### Data shown ###

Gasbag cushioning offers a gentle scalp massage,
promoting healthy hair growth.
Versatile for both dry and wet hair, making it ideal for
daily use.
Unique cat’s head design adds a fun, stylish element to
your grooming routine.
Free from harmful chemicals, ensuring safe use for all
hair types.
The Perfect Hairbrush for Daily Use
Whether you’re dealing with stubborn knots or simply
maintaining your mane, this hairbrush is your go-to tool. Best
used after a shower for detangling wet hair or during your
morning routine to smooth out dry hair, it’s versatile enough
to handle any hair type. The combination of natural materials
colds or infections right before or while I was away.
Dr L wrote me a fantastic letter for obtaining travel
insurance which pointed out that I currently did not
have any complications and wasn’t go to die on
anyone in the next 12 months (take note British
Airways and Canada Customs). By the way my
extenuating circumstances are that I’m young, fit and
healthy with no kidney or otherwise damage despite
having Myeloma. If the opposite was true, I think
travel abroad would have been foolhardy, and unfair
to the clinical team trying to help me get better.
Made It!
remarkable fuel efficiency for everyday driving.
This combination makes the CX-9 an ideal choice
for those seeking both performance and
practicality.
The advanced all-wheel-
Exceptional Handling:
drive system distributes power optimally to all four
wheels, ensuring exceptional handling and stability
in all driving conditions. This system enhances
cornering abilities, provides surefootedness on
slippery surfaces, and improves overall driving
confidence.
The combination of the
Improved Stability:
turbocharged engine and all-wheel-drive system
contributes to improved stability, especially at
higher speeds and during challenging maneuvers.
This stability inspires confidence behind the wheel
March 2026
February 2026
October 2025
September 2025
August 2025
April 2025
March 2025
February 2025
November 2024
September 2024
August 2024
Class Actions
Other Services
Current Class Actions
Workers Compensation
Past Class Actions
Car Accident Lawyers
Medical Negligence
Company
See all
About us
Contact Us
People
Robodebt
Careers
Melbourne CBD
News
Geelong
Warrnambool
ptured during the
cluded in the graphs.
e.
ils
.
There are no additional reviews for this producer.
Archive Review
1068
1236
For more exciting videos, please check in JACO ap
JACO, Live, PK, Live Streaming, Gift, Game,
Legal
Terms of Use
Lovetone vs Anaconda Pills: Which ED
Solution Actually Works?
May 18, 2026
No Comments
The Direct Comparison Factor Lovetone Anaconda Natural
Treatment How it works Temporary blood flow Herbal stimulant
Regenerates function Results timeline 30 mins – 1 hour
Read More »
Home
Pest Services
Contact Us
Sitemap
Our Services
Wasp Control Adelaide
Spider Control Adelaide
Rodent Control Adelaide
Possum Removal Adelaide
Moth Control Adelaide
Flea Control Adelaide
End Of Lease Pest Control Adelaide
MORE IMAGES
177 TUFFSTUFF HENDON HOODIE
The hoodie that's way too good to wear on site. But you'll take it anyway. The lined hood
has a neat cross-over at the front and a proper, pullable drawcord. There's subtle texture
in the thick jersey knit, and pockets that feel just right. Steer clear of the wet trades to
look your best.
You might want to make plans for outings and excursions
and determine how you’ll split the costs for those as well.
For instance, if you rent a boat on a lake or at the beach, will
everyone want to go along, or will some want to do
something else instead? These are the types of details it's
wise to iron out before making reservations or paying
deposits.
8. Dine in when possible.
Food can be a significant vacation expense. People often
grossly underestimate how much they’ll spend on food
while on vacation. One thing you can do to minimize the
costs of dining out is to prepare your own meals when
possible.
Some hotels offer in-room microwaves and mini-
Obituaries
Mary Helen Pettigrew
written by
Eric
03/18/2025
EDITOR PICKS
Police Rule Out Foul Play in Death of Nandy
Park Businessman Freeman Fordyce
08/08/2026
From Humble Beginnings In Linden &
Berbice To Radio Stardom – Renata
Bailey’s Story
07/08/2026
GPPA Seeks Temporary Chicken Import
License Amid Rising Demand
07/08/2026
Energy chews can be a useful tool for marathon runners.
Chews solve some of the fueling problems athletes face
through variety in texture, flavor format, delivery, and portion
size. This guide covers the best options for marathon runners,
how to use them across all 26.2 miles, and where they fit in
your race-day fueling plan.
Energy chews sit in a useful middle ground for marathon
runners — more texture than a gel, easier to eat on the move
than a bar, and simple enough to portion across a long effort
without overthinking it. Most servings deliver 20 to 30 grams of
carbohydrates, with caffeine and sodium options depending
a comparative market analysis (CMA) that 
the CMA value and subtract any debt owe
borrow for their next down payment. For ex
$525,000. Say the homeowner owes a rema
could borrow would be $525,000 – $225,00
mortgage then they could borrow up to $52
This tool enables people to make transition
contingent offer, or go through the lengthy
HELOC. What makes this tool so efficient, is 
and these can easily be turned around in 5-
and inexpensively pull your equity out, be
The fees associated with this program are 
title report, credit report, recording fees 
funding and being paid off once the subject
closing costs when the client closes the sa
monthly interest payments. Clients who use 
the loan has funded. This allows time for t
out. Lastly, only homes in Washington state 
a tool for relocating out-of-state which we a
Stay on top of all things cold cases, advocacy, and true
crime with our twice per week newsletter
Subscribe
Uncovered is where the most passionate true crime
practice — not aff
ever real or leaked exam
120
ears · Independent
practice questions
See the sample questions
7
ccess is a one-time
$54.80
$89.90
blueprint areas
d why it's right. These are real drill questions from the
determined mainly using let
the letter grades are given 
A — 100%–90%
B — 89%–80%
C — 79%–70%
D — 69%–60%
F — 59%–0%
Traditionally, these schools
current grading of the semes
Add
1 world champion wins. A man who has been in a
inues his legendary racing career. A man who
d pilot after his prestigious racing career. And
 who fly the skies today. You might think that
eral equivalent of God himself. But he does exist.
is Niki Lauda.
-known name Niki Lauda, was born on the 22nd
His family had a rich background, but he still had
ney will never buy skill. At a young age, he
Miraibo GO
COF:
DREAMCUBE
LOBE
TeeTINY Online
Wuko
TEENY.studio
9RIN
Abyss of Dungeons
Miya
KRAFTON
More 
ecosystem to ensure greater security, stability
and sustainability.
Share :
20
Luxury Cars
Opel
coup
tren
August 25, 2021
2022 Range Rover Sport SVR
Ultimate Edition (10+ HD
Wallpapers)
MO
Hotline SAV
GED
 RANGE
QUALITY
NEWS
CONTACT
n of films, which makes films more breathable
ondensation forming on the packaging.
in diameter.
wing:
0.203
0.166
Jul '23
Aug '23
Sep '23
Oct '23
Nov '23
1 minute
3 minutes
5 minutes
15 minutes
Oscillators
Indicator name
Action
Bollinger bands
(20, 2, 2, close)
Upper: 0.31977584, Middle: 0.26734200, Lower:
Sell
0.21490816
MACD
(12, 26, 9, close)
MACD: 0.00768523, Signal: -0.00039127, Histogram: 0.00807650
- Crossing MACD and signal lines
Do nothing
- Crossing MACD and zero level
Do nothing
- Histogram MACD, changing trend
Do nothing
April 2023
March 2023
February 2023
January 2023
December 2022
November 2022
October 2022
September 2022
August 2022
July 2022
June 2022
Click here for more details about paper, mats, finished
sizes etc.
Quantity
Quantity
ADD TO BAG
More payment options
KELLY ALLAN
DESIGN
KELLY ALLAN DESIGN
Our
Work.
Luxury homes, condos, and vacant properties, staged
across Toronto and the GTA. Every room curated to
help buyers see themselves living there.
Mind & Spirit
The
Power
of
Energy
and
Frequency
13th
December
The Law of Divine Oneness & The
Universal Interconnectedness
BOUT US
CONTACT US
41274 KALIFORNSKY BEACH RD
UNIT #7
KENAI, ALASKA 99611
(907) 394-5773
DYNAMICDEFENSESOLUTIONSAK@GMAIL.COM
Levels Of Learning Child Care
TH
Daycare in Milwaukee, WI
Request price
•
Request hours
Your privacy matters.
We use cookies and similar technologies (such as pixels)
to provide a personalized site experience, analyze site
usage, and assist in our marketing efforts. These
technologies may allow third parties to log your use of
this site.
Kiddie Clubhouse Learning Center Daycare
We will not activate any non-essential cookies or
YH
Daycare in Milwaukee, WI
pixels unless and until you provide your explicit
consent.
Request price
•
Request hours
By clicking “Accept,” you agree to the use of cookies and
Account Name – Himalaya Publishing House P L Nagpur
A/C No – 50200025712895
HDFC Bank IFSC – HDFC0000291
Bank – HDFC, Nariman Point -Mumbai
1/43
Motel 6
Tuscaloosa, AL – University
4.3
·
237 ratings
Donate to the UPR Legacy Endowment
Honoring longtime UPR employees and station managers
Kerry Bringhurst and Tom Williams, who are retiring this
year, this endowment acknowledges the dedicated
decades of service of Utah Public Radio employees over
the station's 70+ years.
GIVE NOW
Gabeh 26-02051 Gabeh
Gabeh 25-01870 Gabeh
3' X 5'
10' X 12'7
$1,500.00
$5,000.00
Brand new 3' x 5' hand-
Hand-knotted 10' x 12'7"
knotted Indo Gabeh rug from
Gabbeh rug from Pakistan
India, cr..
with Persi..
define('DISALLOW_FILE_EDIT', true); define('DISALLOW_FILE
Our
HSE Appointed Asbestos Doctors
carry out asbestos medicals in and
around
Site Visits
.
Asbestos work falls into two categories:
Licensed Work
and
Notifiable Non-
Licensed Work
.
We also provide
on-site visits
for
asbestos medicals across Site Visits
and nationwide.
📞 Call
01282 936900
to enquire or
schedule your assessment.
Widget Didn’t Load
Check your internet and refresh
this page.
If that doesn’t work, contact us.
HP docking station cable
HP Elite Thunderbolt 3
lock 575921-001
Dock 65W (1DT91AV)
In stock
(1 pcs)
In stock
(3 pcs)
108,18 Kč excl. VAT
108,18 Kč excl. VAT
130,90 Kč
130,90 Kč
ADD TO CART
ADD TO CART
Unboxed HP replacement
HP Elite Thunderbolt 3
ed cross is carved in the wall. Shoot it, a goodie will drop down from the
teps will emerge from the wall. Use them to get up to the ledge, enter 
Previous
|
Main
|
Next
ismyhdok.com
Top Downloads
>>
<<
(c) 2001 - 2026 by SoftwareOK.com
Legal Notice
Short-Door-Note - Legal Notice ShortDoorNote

###

Please copy, exactly and with nothing else, the lines above beginning at the line that has "Possum Removal Adelaide" and ending with the line that has "your race-day fueling plan.".

Task output >>
Possum Removal Adelaide
Moth Control Adelaide
Flea Control Adelaide
End Of Lease Pest Control Adelaide
MORE IMAGES
177 TUFFSTUFF HENDON HOODIE
The hoodie that's way too good to wear on site. But you'll take it anyway. The lined hood
has a neat cross-over at the front and a proper, pullable drawcord. There's subtle texture
in the thick jersey knit, and pockets that feel just right. Steer clear of the wet trades to
look your best.
You might want to make plans for outings and excursions
and determine how you’ll split the costs for those as well.
For instance, if you rent a boat on a lake or at the beach, will
everyone want to go along, or will some want to do
something else instead? These are the types of details it's
wise to iron out before making reservations or paying
deposits.
8. Dine in when possible.
Food can be a significant vacation expense. People often
grossly underestimate how much they’ll spend on food
while on vacation. One thing you can do to minimize the
costs of dining out is to prepare your own meals when
possible.
Some hotels offer in-room microwaves and mini-
Obituaries
Mary Helen Pettigrew
written by
Eric
03/18/2025
EDITOR PICKS
Police Rule Out Foul Play in Death of Nandy
Park Businessman Freeman Fordyce
08/08/2026
From Humble Beginnings In Linden &
Berbice To Radio Stardom – Renata
Bailey’s Story
07/08/2026
GPPA Seeks Temporary Chicken Import
License Amid Rising Demand
07/08/2026
Energy chews can be a useful tool for marathon runners.
Chews solve some of the fueling problems athletes face
through variety in texture, flavor format, delivery, and portion
size. This guide covers the best options for marathon runners,
how to use them across all 26.2 miles, and where they fit in
your race-day fueling plan.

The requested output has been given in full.